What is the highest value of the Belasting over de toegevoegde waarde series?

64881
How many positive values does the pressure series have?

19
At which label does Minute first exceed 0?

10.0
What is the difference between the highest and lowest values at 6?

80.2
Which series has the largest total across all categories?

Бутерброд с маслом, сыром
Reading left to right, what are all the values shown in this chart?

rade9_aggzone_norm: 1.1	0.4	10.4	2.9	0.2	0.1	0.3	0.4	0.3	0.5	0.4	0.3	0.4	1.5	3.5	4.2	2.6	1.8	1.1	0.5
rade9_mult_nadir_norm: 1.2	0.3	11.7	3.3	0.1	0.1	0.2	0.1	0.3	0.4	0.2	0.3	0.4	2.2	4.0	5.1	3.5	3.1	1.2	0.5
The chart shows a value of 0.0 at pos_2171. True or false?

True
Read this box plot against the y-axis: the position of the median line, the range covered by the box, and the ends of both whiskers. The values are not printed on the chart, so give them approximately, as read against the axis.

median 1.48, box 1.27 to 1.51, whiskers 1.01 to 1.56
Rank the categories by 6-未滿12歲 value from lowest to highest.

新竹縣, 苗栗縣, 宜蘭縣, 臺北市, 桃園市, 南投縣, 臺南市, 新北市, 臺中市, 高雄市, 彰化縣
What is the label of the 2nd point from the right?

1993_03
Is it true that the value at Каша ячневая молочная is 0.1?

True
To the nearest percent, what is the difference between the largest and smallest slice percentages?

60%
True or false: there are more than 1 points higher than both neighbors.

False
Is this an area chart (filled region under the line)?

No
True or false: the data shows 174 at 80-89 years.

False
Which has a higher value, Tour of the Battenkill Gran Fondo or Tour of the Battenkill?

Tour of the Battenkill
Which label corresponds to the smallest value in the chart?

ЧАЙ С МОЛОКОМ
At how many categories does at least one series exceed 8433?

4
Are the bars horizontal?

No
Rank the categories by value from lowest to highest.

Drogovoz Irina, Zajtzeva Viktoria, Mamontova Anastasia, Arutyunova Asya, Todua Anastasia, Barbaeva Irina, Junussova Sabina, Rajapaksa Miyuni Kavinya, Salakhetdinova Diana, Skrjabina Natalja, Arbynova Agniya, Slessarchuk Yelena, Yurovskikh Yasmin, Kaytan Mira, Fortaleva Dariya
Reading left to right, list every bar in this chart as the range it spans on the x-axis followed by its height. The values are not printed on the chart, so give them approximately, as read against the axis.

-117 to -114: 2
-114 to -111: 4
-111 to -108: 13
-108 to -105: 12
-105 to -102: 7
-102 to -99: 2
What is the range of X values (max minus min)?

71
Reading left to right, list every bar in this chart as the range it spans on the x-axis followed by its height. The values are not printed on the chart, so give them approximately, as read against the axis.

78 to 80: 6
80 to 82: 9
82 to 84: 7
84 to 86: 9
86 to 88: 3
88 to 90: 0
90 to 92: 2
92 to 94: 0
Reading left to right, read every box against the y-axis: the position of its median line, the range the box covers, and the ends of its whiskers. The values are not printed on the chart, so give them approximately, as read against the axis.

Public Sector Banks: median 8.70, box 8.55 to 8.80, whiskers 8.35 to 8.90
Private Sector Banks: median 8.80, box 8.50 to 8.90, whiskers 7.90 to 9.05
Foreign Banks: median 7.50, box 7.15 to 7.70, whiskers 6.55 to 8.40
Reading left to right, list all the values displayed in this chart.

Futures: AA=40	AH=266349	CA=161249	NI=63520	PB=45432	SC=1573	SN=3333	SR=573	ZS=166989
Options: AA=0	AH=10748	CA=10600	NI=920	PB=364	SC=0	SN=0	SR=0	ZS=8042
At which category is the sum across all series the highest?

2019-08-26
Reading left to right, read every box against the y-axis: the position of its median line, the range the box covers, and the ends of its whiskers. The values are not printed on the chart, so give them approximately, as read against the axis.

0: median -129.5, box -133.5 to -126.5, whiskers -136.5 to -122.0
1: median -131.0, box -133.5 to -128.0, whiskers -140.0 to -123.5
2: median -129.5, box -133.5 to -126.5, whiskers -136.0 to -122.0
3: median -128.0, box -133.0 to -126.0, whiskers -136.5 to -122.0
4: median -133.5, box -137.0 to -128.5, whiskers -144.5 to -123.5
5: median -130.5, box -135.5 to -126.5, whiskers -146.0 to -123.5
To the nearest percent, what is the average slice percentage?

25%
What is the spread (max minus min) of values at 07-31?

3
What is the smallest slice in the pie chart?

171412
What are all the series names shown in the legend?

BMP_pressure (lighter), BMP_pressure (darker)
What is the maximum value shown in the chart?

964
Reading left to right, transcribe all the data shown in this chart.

EXERCISE PROMPT:
Copy out every row above word for word, keeping each line in its original order.

SOLUTION TO THE PROBLEM:
What is the highest value of the Belasting over de toegevoegde waarde series?

64881
How many positive values does the pressure series have?

19
At which label does Minute first exceed 0?

10.0
What is the difference between the highest and lowest values at 6?

80.2
Which series has the largest total across all categories?

Бутерброд с маслом, сыром
Reading left to right, what are all the values shown in this chart?

rade9_aggzone_norm: 1.1	0.4	10.4	2.9	0.2	0.1	0.3	0.4	0.3	0.5	0.4	0.3	0.4	1.5	3.5	4.2	2.6	1.8	1.1	0.5
rade9_mult_nadir_norm: 1.2	0.3	11.7	3.3	0.1	0.1	0.2	0.1	0.3	0.4	0.2	0.3	0.4	2.2	4.0	5.1	3.5	3.1	1.2	0.5
The chart shows a value of 0.0 at pos_2171. True or false?

True
Read this box plot against the y-axis: the position of the median line, the range covered by the box, and the ends of both whiskers. The values are not printed on the chart, so give them approximately, as read against the axis.

median 1.48, box 1.27 to 1.51, whiskers 1.01 to 1.56
Rank the categories by 6-未滿12歲 value from lowest to highest.

新竹縣, 苗栗縣, 宜蘭縣, 臺北市, 桃園市, 南投縣, 臺南市, 新北市, 臺中市, 高雄市, 彰化縣
What is the label of the 2nd point from the right?

1993_03
Is it true that the value at Каша ячневая молочная is 0.1?

True
To the nearest percent, what is the difference between the largest and smallest slice percentages?

60%
True or false: there are more than 1 points higher than both neighbors.

False
Is this an area chart (filled region under the line)?

No
True or false: the data shows 174 at 80-89 years.

False
Which has a higher value, Tour of the Battenkill Gran Fondo or Tour of the Battenkill?

Tour of the Battenkill
Which label corresponds to the smallest value in the chart?

ЧАЙ С МОЛОКОМ
At how many categories does at least one series exceed 8433?

4
Are the bars horizontal?

No
Rank the categories by value from lowest to highest.

Drogovoz Irina, Zajtzeva Viktoria, Mamontova Anastasia, Arutyunova Asya, Todua Anastasia, Barbaeva Irina, Junussova Sabina, Rajapaksa Miyuni Kavinya, Salakhetdinova Diana, Skrjabina Natalja, Arbynova Agniya, Slessarchuk Yelena, Yurovskikh Yasmin, Kaytan Mira, Fortaleva Dariya
Reading left to right, list every bar in this chart as the range it spans on the x-axis followed by its height. The values are not printed on the chart, so give them approximately, as read against the axis.

-117 to -114: 2
-114 to -111: 4
-111 to -108: 13
-108 to -105: 12
-105 to -102: 7
-102 to -99: 2
What is the range of X values (max minus min)?

71
Reading left to right, list every bar in this chart as the range it spans on the x-axis followed by its height. The values are not printed on the chart, so give them approximately, as read against the axis.

78 to 80: 6
80 to 82: 9
82 to 84: 7
84 to 86: 9
86 to 88: 3
88 to 90: 0
90 to 92: 2
92 to 94: 0
Reading left to right, read every box against the y-axis: the position of its median line, the range the box covers, and the ends of its whiskers. The values are not printed on the chart, so give them approximately, as read against the axis.

Public Sector Banks: median 8.70, box 8.55 to 8.80, whiskers 8.35 to 8.90
Private Sector Banks: median 8.80, box 8.50 to 8.90, whiskers 7.90 to 9.05
Foreign Banks: median 7.50, box 7.15 to 7.70, whiskers 6.55 to 8.40
Reading left to right, list all the values displayed in this chart.

Futures: AA=40	AH=266349	CA=161249	NI=63520	PB=45432	SC=1573	SN=3333	SR=573	ZS=166989
Options: AA=0	AH=10748	CA=10600	NI=920	PB=364	SC=0	SN=0	SR=0	ZS=8042
At which category is the sum across all series the highest?

2019-08-26
Reading left to right, read every box against the y-axis: the position of its median line, the range the box covers, and the ends of its whiskers. The values are not printed on the chart, so give them approximately, as read against the axis.

0: median -129.5, box -133.5 to -126.5, whiskers -136.5 to -122.0
1: median -131.0, box -133.5 to -128.0, whiskers -140.0 to -123.5
2: median -129.5, box -133.5 to -126.5, whiskers -136.0 to -122.0
3: median -128.0, box -133.0 to -126.0, whiskers -136.5 to -122.0
4: median -133.5, box -137.0 to -128.5, whiskers -144.5 to -123.5
5: median -130.5, box -135.5 to -126.5, whiskers -146.0 to -123.5
To the nearest percent, what is the average slice percentage?

25%
What is the spread (max minus min) of values at 07-31?

3
What is the smallest slice in the pie chart?

171412
What are all the series names shown in the legend?

BMP_pressure (lighter), BMP_pressure (darker)
What is the maximum value shown in the chart?

964
Reading left to right, transcribe all the data shown in this chart.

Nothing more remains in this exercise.